Самый легкий характер у циников, самый невыносимый у идеалистов. Вам не кажется это странным?
— Я была жутко несчастна. — И долго? — С неделю. — Не так уж долго. — Это целая вечность, если ты по-настоящему несчастен.
- Вы не любите говорить о себе, не правда ли? - Я даже думать не люблю о себе.
Любовь не терпит объяснений. Ей нужны поступки.
Кто слишком часто оглядывается назад, легко может споткнуться и упасть.
Свободен лишь тот, кто утратил всё, ради чего стоит жить.
Кто ничего не ждет, никогда не будет разочарован.
Раскаяние - самая бесполезная вещь на свете. Вернуть ничего нельзя. Ничего нельзя исправить. Иначе все мы были бы святыми. Жизнь не имела в виду сделать нас совершенными. Тому, кто совершенен, место в музее.
"... И что бы с вами не случилось - ничего не принимайте близко к сердцу. Немногое на свете долго бывает важным"
Мне не лучше и не хуже. Мне - никак.
Что может дать один человек другому, кроме капли тепла? И что может быть больше этого?
Ни один человек не может стать более чужим, чем тот, кого ты в прошлом любил.
"Нет, - быстро сказал он. - Только не это. Остаться друзьями? Развести маленький огородик на остывшей лаве угасших чувств? Нет, это не для нас с тобой. Так бывает только после маленьких интрижек, да и то получается довольно фальшиво. Любовь не пятнают дружбой.
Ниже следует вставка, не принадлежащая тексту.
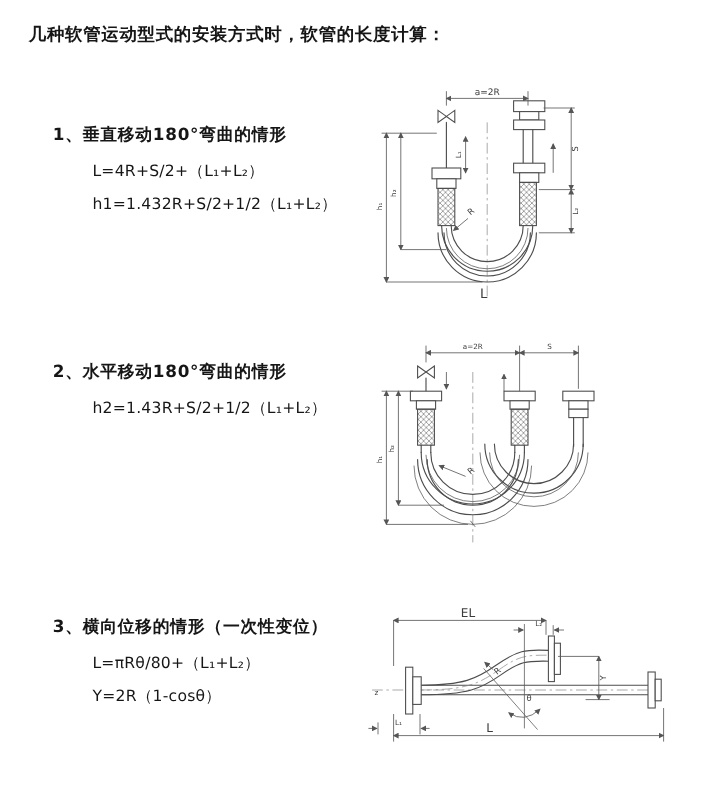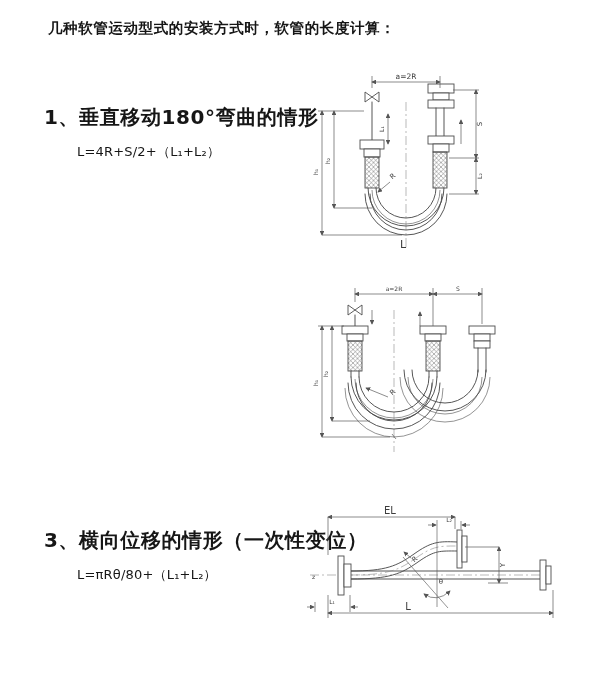--- a/index.html
+++ b/index.html
@@ -2,58 +2,62 @@
 <html><head>
 <meta charset="utf-8">
 <style>
   html,body{margin:0;padding:0;background:#e8e8e8;}
   .page{
     position:relative;width:600px;height:675px;background:#ffffff;
     font-family:"DejaVu Sans","Liberation Sans",sans-serif;color:#161616;
     overflow:hidden;margin:0 auto;
   }
   .doc-title{
-    position:absolute;left:48px;top:19px;font-size:14.5px;font-weight:700;
+    position:absolute;left:24px;top:19px;font-size:14.5px;font-weight:700;
     letter-spacing:.6px;white-space:nowrap;text-align:right;
   }
   .sec{position:absolute;left:44px;}
-  .sec-heading{font-size:20px;font-weight:700;letter-spacing:.6px;margin:0 0 8px 0;white-space:nowrap;}
+  .sec-heading{font-size:14px;font-weight:700;letter-spacing:.6px;margin:0 0 8px 0;white-space:nowrap;}
   .formula{
     font-size:13px;font-weight:400;margin-left:33px;height:26.5px;
     display:flex;align-items:center;white-space:nowrap;letter-spacing:.2px;
   }
-  #sec1{top:104px;} #sec2{top:301px;} #sec3{top:527px;}
+  #sec1{top:104px;} #sec2{top:301px;} #sec3{top:514px;}
   svg.diagram{position:absolute;overflow:visible;}
   svg .ln{stroke:#4d4d4d;stroke-width:.95;fill:none;stroke-linecap:round;}
   svg .thin{stroke:#5a5a5a;stroke-width:.65;fill:none;}
   svg .dim{stroke:#5a5a5a;stroke-width:.7;fill:none;}
   svg .cl{stroke:#8a8a8a;stroke-width:.6;fill:none;stroke-dasharray:9 3 2 3;}
   svg .part{stroke:#4d4d4d;stroke-width:.9;fill:#ffffff;}
   svg .braid{stroke:#4d4d4d;stroke-width:.9;}
   svg text{font-family:"DejaVu Sans","Liberation Sans",sans-serif;fill:#3c3c3c;}
   .fs6{font-size:6px;} .fs7{font-size:7px;} .fs8{font-size:7.5px;} .fs10{font-size:10px;} .fs11{font-size:11px;}
 </style>
 </head>
 <body>
 
 <div class="page">
 
   <div class="doc-title">几种软管运动型式的安装方式时，软管的长度计算：</div>
 
   <div class="sec" id="sec1">
     <div class="sec-heading">1、垂直移动180°弯曲的情形</div>
     <div class="formula">L=4R+S/2+（L₁+L₂）</div>
+    <div class="formula">h1=1.432R+S/2+1/2（L₁+L₂）</div>
   </div>
 
   <div class="sec" id="sec2">
+    <div class="sec-heading">2、水平移动180°弯曲的情形</div>
+    <div class="formula">h2=1.43R+S/2+1/2（L₁+L₂）</div>
   </div>
 
   <div class="sec" id="sec3">
     <div class="sec-heading">3、横向位移的情形（一次性变位）</div>
     <div class="formula">L=πRθ/80+（L₁+L₂）</div>
+    <div class="formula">Y=2R（1-cosθ）</div>
   </div>
 
   <svg class="diagram" style="left:306px;top:68px;width:286px;height:188px" viewBox="0 0 286 188">
     <defs>
       <marker id="d1a" viewBox="0 0 10 10" refX="8.5" refY="5" markerWidth="7" markerHeight="7" orient="auto-start-reverse">
         <path d="M0,0 L10,5 L0,10 z" fill="#555"></path>
       </marker>
       <pattern id="braid1" width="4.5" height="4.5" patternUnits="userSpaceOnUse">
         <path d="M0,4.5 L4.5,0 M0,0 L4.5,4.5" stroke="#6a6a6a" stroke-width="0.5"></path>
       </pattern>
Конец есть конец"
Незначительная фраза, написанная безо всякого умысла, покажется вдруг молнией, разрушающей жизнь. А другая становится источником радости на целые недели, хотя и она проскользнула случайно, без определенного намерения.
Наша память — это не ларец из слоновой кости в пропитанном пылью музее. Это существо, которое живет, пожирает и переваривает. Оно пожирает и себя, как легендарный сфинкс, чтобы мы могли жить, чтобы оно не разрушало нас самих.
Одиночество ищет спутников и не спрашивает, кто они. Кто не понимает этого, тот никогда не знал одиночества, а только уединение.
Вечная сцена! Слуги насилия, их жертва, а рядом - всегда и во все времена - третий, зритель, тот, что не в состоянии пошевелить пальцем, чтобы защитить, освободить жертву, потому что боится за свою собственную шкуру. И, может быть, именно поэтому его собственной шкуре всегда угрожает опасность.
Всегда есть две правды: с одной рвешься вперед, очертя голову, а другая похожа на осторожный ход, когда прежде всего думаешь о себе.
В любви вообще слишком много спрашивают, а когда начинают к тому же докапываться до сути ответов - она быстро проходит.
Когда делаешь то, чего от тебя не ждут, обычно всегда добиваешься желаемого.
Лето коротко, и жизнь коротка, но что же делает ее короткой? То, что мы знаем, что она коротка. Разве бродячие кошки знают, что жизнь коротка? Разве знает об этом птица? Бабочка? Они считают ее вечной. Никто им этого не сказал. Зачем же нам сказали об этом?
Разве мы можем знать истинную меру своего счастья, если нам неизвестно, что ждет нас впереди?
Чудо, когда его переживаешь, никогда не бывает полным, только воспоминание делает его таким.
Никогда мир не кажется таким прекрасным, как в то мгновение, когда вы прощаетесь с ним, когда вас лишают свободы. Если бы можно было ощущать мир таким всегда! Но на это, видно, у нас не хватает времени. И покоя.
И чем мы владеем на самом деле? К чему столько шуму о предметах, которые в лучшем случае даны нам только на время; к чему столько болтовни о том, владеем мы ими больше или меньше, тогда как обманчивое это слово «владеть» означает лишь одно: обнимать воздух?